# Creating Fog In PS



## smoke665 (Oct 23, 2016)

I'm trying to lay in a ground fog on an image, but can't seem to get it right. I've tried the render clouds filter but it's not solid enough. Any suggestions???


----------



## table1349 (Oct 23, 2016)

This???







Ok, maybe you should look at these.
Fog Free Brushes - (56 Free Downloads)
24 Clouds - Free Photoshop Brushes at Brusheezy!
Krist's Smoke Brushes - Free Photoshop Brushes at Brusheezy!
Clouds & Mist Photoshop & GIMP Brushes | Obsidian Dawn


----------



## smoke665 (Oct 23, 2016)

Don't have a fog machine but we have a smoke generator at the fire Hall i could use!! Stacked multiple selection layers using rendering/clouds. By modifying each layer then blending they looked decent, but that was a lot of work. Going to download the brushes you suggested plus some others I found and see how they work.


----------



## table1349 (Oct 23, 2016)

It's almost Halloween, how can you not have a fog machine???  That's like not having a Christmas tree for Christmas, colored hard boiled eggs for Easter or fireworks for the 4th of July.


----------



## SquarePeg (Oct 24, 2016)

Topaz Lens Affects has a ground fog filter.  There is nothing similar in Lightroom (assuming that is what you are using)?


----------



## smoke665 (Oct 31, 2016)

gryphonslair99 said:


> Ok, maybe you should look at these.



Thanks for the tip. Went online and found several brushes that might hold some promise. By experimenting  with applying them on different layers, and making adjustments to color, opacity, noise, etc. I've gotten more realistic results. 

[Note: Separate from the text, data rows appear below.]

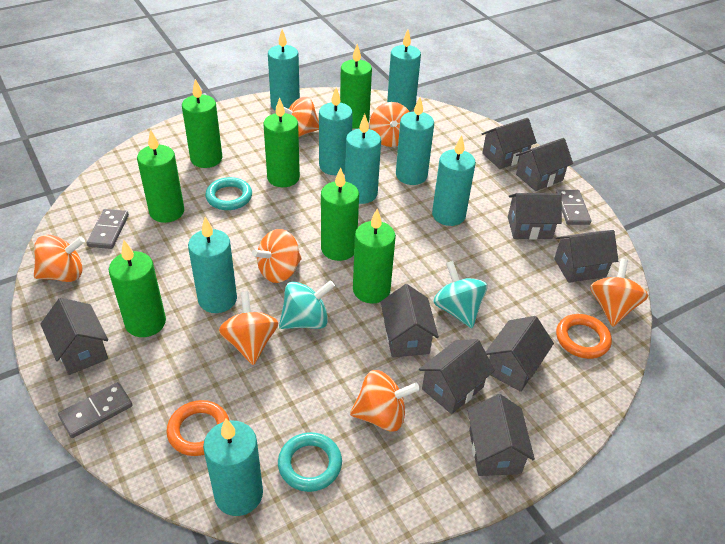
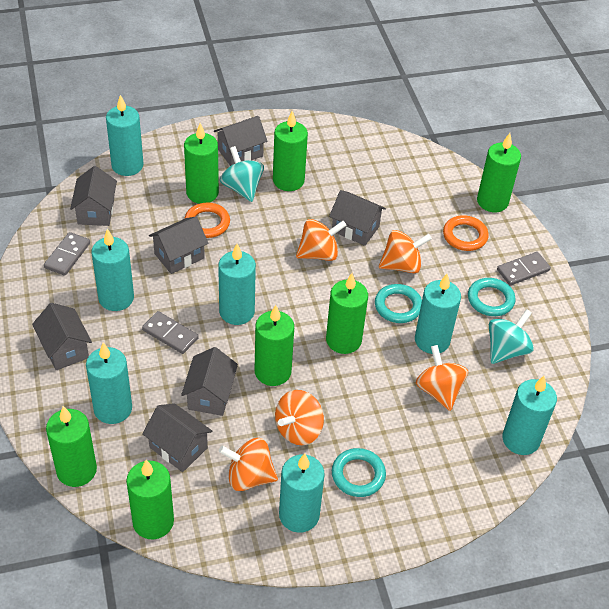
grey house: 9 -> 7
orange spinning top: 7 -> 5
turquoise candle: 8 -> 7
turquoise ring: 2 -> 3

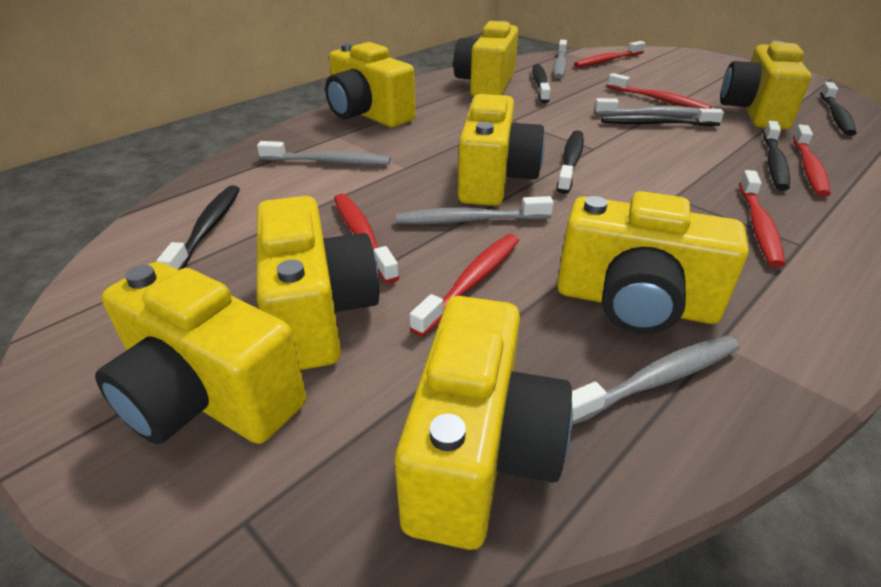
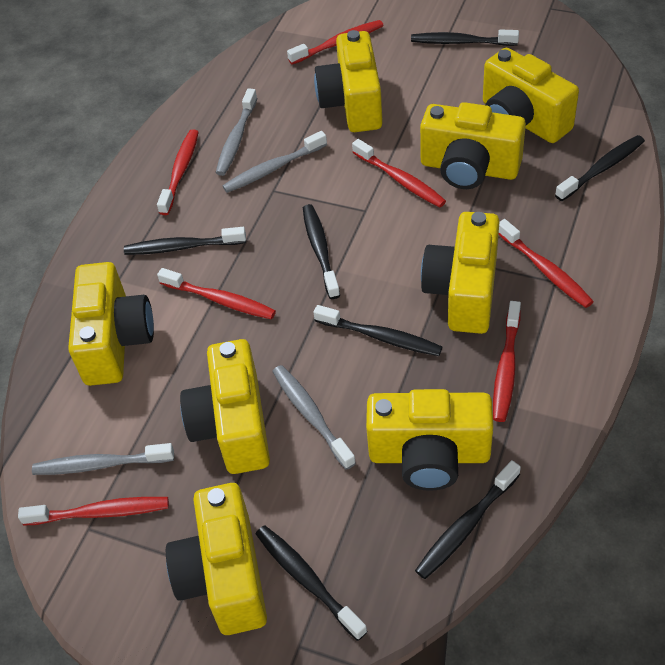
black toothbrush: 6 -> 7
grey toothbrush: 5 -> 4
red toothbrush: 6 -> 7

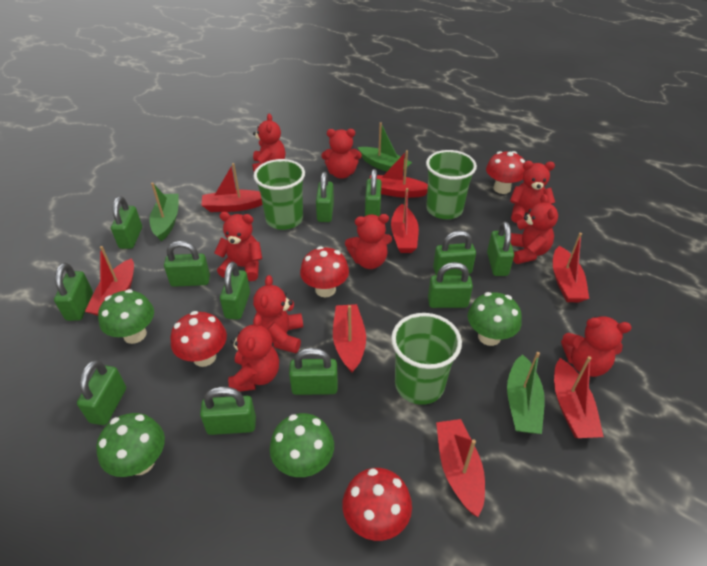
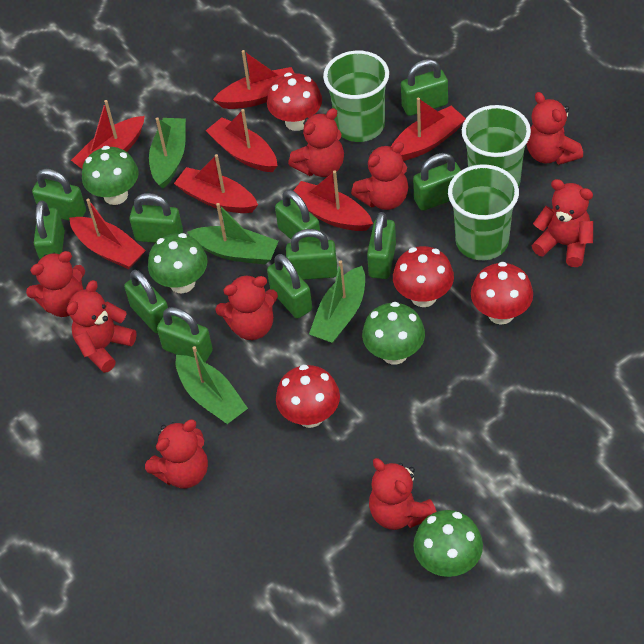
green boat: 3 -> 4
green padlock: 12 -> 11
red boat: 8 -> 7

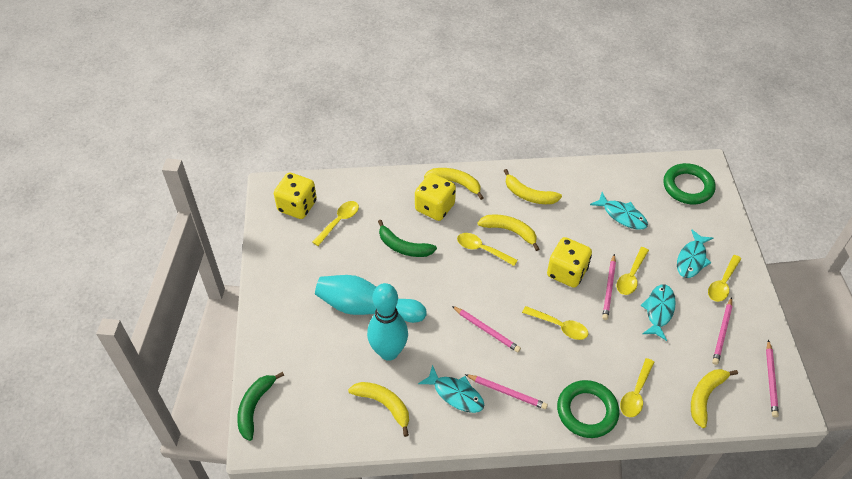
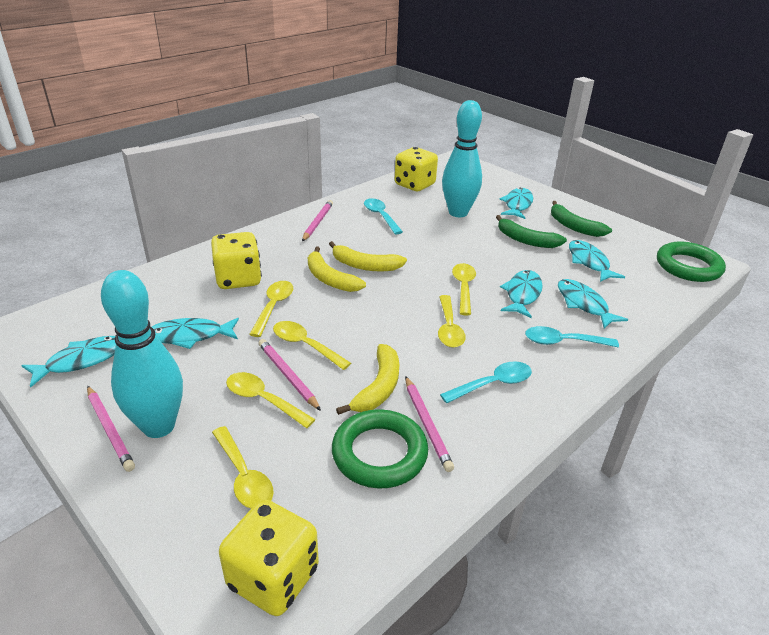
pink pencil: 5 -> 4
turquoise fish: 4 -> 6
turquoise spoon: 0 -> 3
yellow banana: 5 -> 3

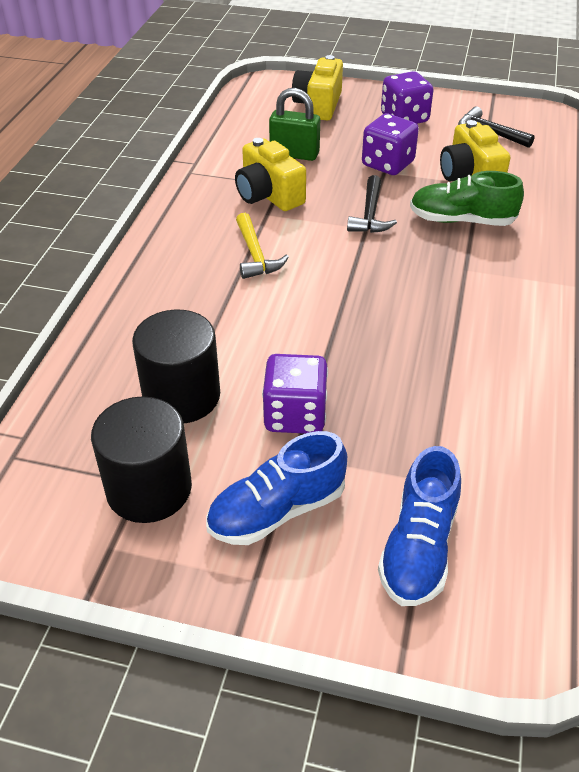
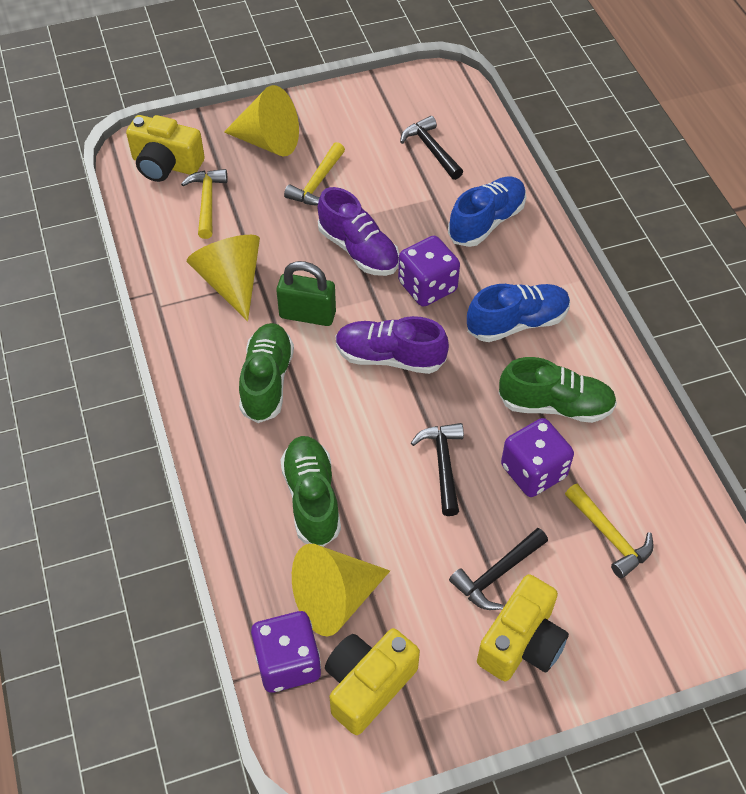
black cylinder: 2 -> 0
black hammer: 2 -> 3
green shoe: 1 -> 3
purple shoe: 0 -> 2
yellow cone: 0 -> 3
yellow hammer: 1 -> 3

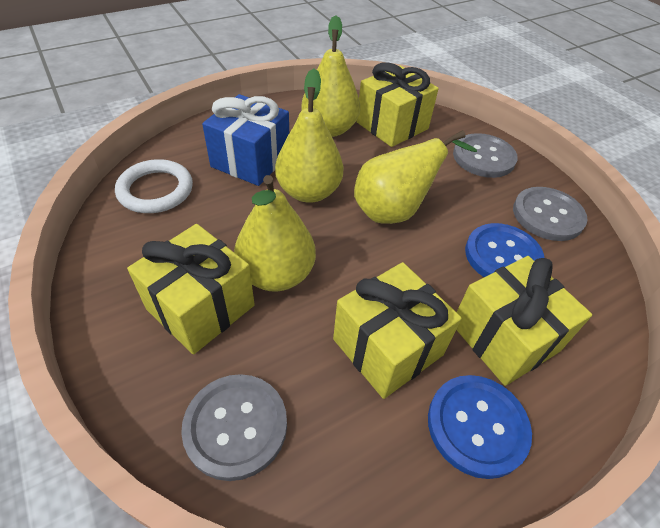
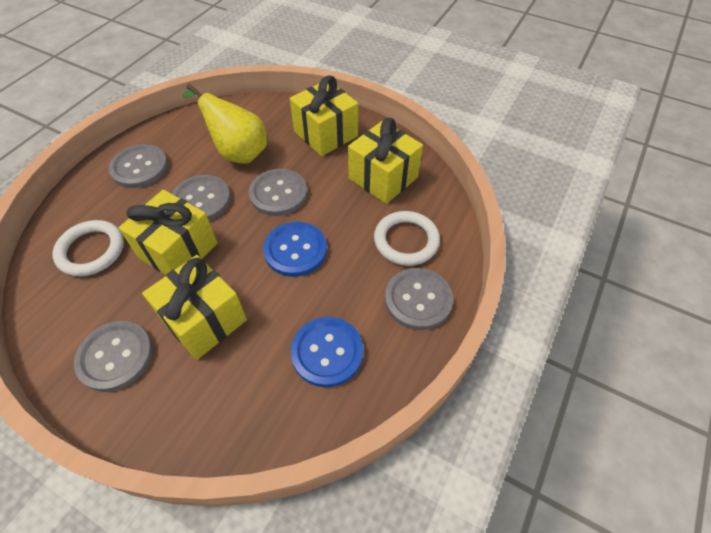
blue gift: 1 -> 0
grey button: 3 -> 5
white ring: 1 -> 2
yellow pear: 4 -> 1

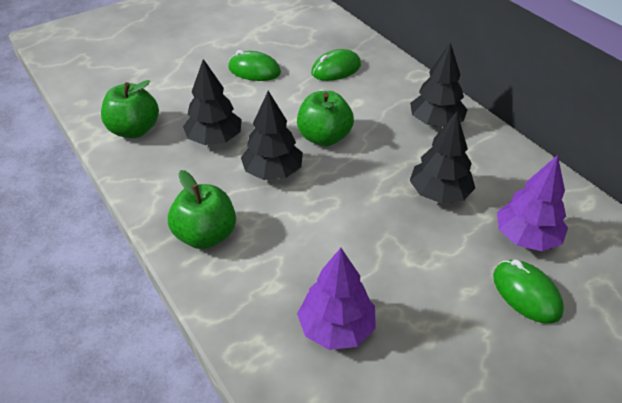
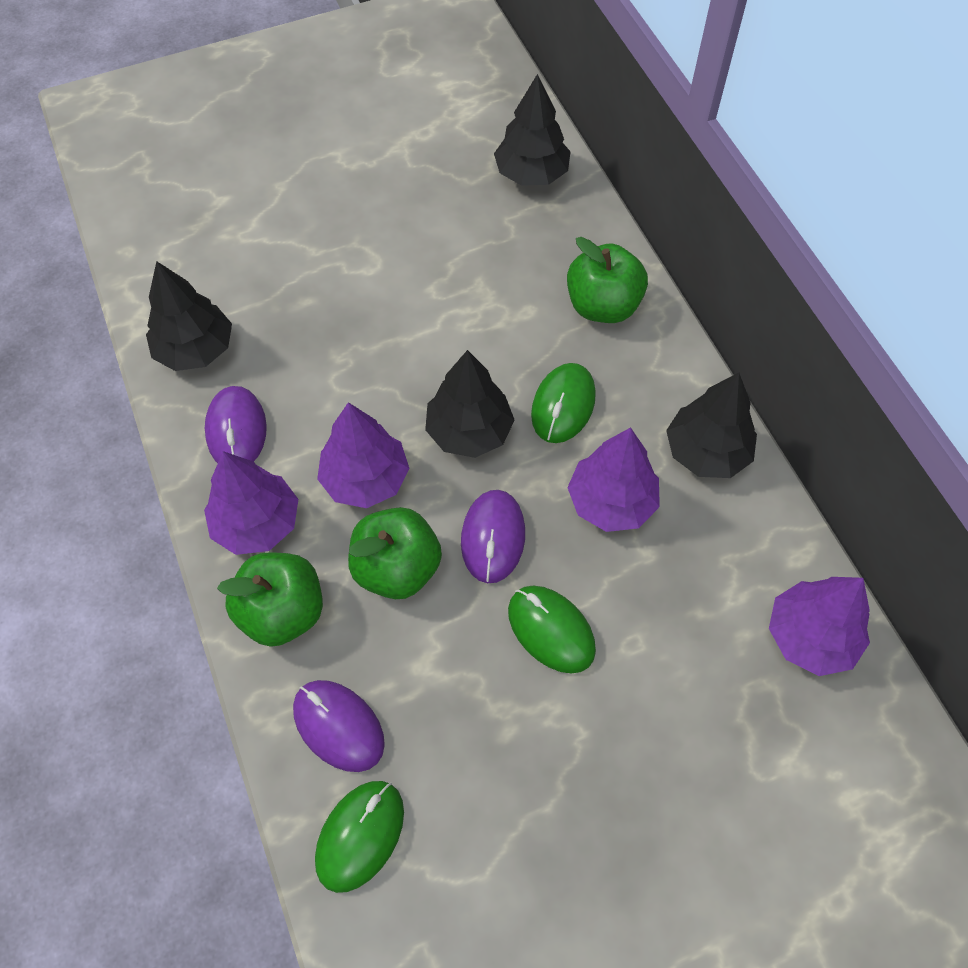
purple mouse: 0 -> 3
purple tree: 2 -> 4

@SquarePeg I'm using PS. I have LR and use it occasionally, but prefer the expanded layer functions in PS. Especially as I've become more familiar with Bridge and the presets, actions and batch processing in PS.


----------



## JohnPSDDude (May 7, 2019)

Here are some more freebies for creating fog effect in Photoshop
Fog Photoshop Action
Fog Photoshop Brushes
I use fog and mist brushes for my photos


----------